8. Provision for Supportive, Protective, and Corrective Mental, Physical, Sociocultural, and Spiritual Environmental • A. Nurses must recognize the internal and external environments have on health and illness of individuals. • B. Concepts relevant to the internal include mental and spiritual well-being and sociocultural beliefs of an individual. • C. In addition to epidemiological variables, other variables include comfort, privacy, safety, clean, aesthetic surroundings.

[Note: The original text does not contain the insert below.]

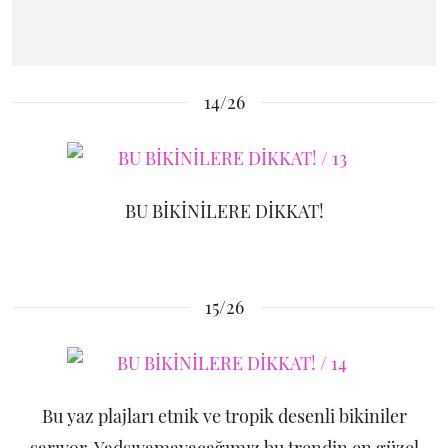
14/26
BU BİKİNİLERE DİKKAT!
15/26
Bu yaz plajları etnik ve tropik desenli bikiniler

9. Assistance with Gratification of Human Needs • A. The nurse recognizes biophysical, psychophysical, psychosocial, and intrapersonal needs of self and patient. • B. Patients must satisfy lower needs before higher needs: • Food, elimination, ventilation – lower biophysical needs • Self-actualization is a higher-order intrapersonal need.
10. Allowance for Existential-Phenomenological Forces • A. Phenomenology-data of the immediate situation that help us understand phenomena at hand. • B. Existential psychology-science of human existence that uses phenomenological analysis. • C. Goals are preventive health, situational support, teaching problem-solving skills, recognizing coping skills and adaptation to loss.